Why You Should Consider Hairy Vetch Mulch for Your Tomatoes

Hairy Vetch MulchBy Michelle Fabio

If you’re looking for mulch for your tomatoes, hairy vetch just may be the way to go.

According to research by Purdue University’s Avtar Handa, the Italian National Research Agency’s Annalaura Segre, and the Agricultural Research Service’s (ARS) plant physiologist Autar K. Mattoo, hairy vetch mulch activates the same metabolic pathways and genes that make biotech tomatoes stronger and tastier than regular tomatoes.

Hairy vetch is a legume often used as a cover crop to enrich soil during the winter months. This study, though, used it as a mulch for tomatoes and found that hairy vetch mulch treated tomatoes produced more phytonutrients, organic components such as carotenoids and flavonoids that promote human health.

According to the report of the ARS, the “results testify to the power of organic legume cover crops or mulches like hairy vetch.”

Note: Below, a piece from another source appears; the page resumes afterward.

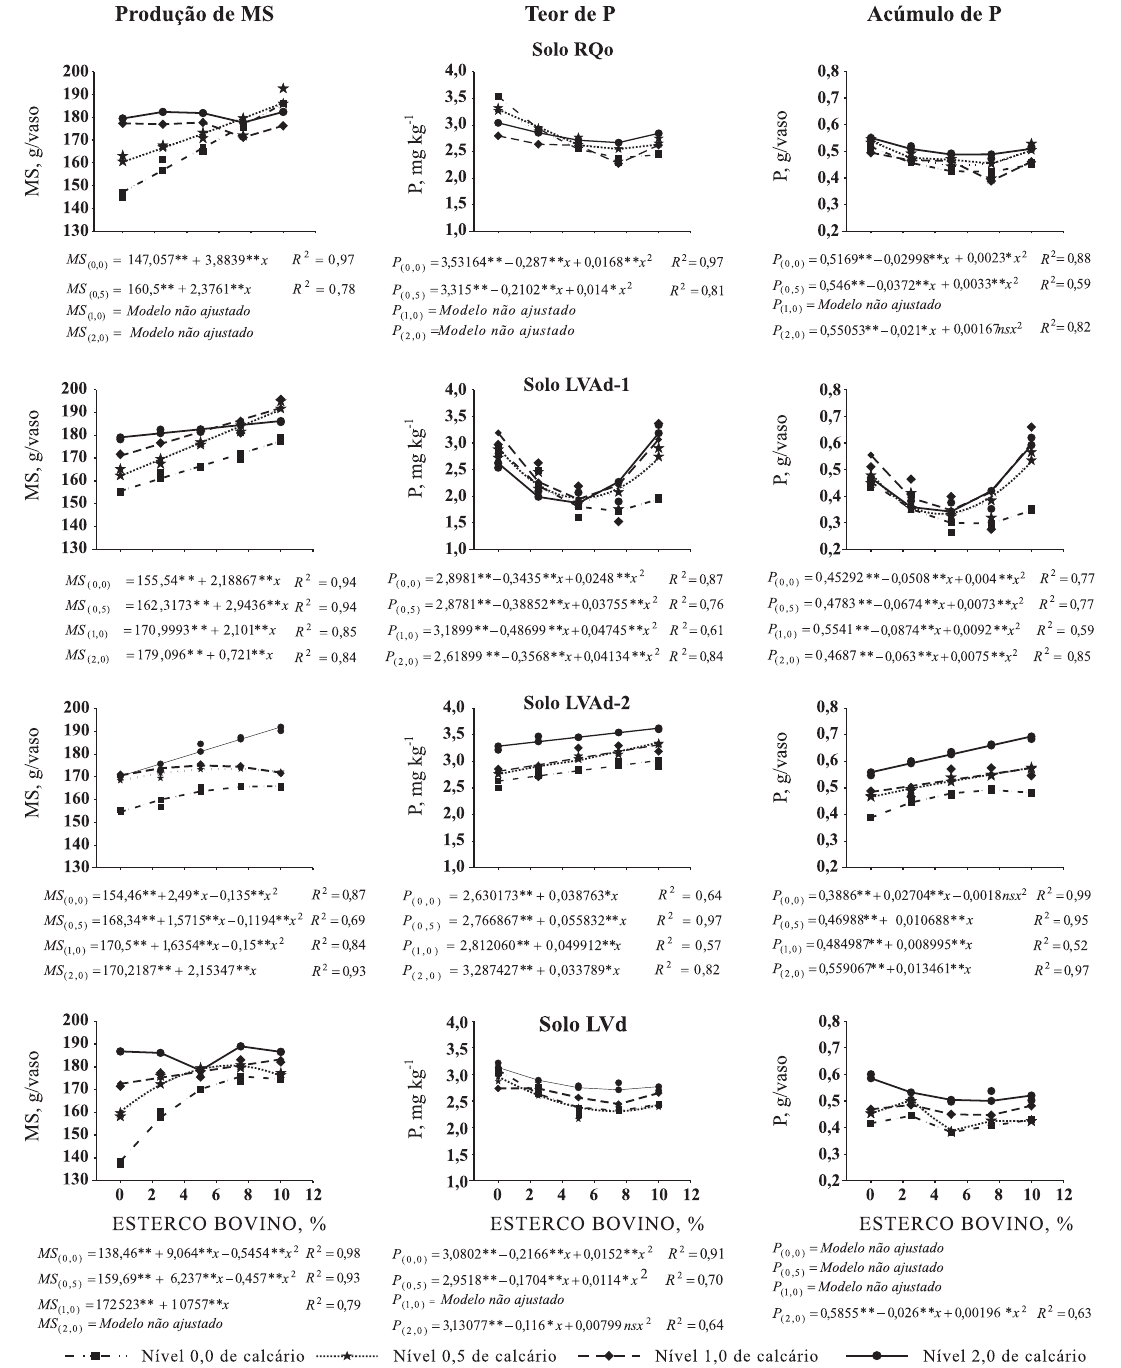
Figura 1. Produção de matéria seca (MS), teores e acúmulo de fósforo na MS da parte aérea do braquiarão, em função das doses de esterco bovino, em quatro doses de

So, in short, hairy vetch mulch can actually make your homegrown tomatoes perform up to the improved nutrient and taste standards of genetically engineered tomatoes–naturally.

Read more about the scientific findings: Hairy Vetch Mulch Activates Genes for Phytonutrients in Tomatoes

3 Responses to “Why You Should Consider Hairy Vetch Mulch for Your Tomatoes”

  1. Amanda Says:

    Sorry, does this mean that you grow hairy vetch under your tomatoes? Or mulch the tomato bed with pulled hairy vetch? Please clarify for an amateur.

  2. michelle Says:

    As best I can tell from the report on the study, they used it as mulch in the bed not under the tomatoes. Best of luck!

  3. Marcus Says:

    I think it means the tomatoes were planted into beds where vetch was planted over the winter. The vetch was cut off at ground level leaving a mat of dead vetch over the beds. The tomato plants were planted into this mat with the dead vetch plants forming a matted mulch around the plants.